A saúde pública na Bahia vive um colapso que vai além da superlotação nos hospitais ou da falta de insumos médicos. A crise atinge o âmago do sistema: os trabalhadores. No Hospital Regional Costa do Cacau, em Ilhéus, e no Hospital Geral de Vitória da Conquista (HGVC), os profissionais da saúde enfrentam atrasos salariais, falta de benefícios e condições de trabalho que beiram o insustentáveis.
Os relatos são alarmantes. Técnicos de enfermagem, enfermeiros e auxiliares, aqueles que estão na linha de frente do atendimento, sofrem com o descaso. No HGVC, a Fundação José Silveira, responsável pela terceirização, acumula denúncias de férias não remuneradas, ausência de FGTS e repetidos atrasos salariais. Na Costa do Cacau, o Instituto Brasileiro de Desenvolvimento da Administração Hospitalar (IBDAH) segue a mesma cartilha de negligência, com trabalhadores ameaçando greve devido à falta de pagamento.
Esses problemas revelam uma precarização estrutural da saúde pública, intensificada pelo modelo de terceirização. A promessa de eficiência e redução de custos deu lugar a um cenário de abandono e descaso. Durante a pandemia, o trabalho desses profissionais foi enaltecido, mas, com o fim da crise sanitária, a valorização ficou apenas no discurso.
Terceirização: uma solução que virou problema
A terceirização deveria ser uma ferramenta de modernização. No entanto, na Bahia, ela tem funcionado como um instrumento de desmonte do serviço público. Empresas com histórico de má gestão continuam vencendo licitações, enquanto o Estado assiste inerte às demonstrações de direitos trabalhistas. A ausência de fiscalização efetiva e a permissividade com práticas abusivas criam um ciclo de crises que afetam não só os trabalhadores, mas também a população.
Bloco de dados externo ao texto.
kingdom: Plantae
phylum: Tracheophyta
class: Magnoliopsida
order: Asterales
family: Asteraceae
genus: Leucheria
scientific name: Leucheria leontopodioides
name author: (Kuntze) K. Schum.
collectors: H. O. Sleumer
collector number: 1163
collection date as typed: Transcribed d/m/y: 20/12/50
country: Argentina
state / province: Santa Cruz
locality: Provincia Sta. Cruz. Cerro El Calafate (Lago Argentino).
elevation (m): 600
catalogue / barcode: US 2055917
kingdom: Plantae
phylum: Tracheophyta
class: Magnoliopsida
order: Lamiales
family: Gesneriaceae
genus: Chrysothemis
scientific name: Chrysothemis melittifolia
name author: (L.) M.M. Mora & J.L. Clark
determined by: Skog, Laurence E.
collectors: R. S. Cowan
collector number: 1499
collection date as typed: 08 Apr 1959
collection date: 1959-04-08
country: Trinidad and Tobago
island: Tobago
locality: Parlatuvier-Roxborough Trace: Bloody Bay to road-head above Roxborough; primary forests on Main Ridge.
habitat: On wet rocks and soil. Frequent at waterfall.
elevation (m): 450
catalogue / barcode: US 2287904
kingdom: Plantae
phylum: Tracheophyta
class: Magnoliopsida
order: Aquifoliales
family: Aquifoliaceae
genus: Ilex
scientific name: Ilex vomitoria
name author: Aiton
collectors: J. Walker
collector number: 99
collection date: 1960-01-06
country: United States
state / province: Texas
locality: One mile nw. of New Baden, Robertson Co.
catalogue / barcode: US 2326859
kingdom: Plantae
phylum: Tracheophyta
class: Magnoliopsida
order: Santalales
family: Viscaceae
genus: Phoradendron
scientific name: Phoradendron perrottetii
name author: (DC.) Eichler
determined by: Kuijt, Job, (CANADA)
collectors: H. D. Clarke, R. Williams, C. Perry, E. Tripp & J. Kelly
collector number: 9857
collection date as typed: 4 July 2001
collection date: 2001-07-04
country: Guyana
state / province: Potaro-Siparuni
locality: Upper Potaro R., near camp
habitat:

Como oferecer um atendimento humanizado quando os profissionais que sustentam o sistema sofrem com atrasos, dívidas e estresse? A terceirização sem controle não apenas precariza o trabalho, mas também compromete a qualidade do serviço, com reflexos diretos no cuidado ao paciente.
O papel do Estado: omissão ou negligência?
A responsabilidade pela crise vai além das empresas gestoras. O Estado não pode terceirizar também o seu dever de garantir os direitos dos trabalhadores. O poder público deve fiscalizar rigorosamente os contratos, penalizar as organizações reincidentes e priorizar empresas comprometidas com boas práticas.
A crise na Costa do Cacau e no HGVC é um alerta para todos na Bahia. Não se trata apenas de atraso salarial ou ausência de vale-transporte. Trata-se de respeito à dignidade humana, aos direitos básicos e ao compromisso de cuidar daqueles que nos cuidam.
A saúde como prioridade política
A solução passa pela reformulação do modelo de terceirização, com maior controle social e transparência nas contratações. É preciso também valorizar os profissionais da saúde, com condições justas, condições adequadas e políticas públicas que garantam estabilidade.
A precarização da saúde pública não é resultado. É resultado de escolhas políticas. Cabe ao governo assumir a responsabilidade por essas escolhas, garantindo que a saúde seja tratada como prioridade real, não apenas como retórica de campanha.
Afinal, uma sociedade que abandona seus cuidadores adolescentes não apenas fisicamente, mas moralmente. Que as greves e protestos sejam um grito de alerta e não o prenúncio de um sistema que se tornou incapacitado de cuidar de si mesmo.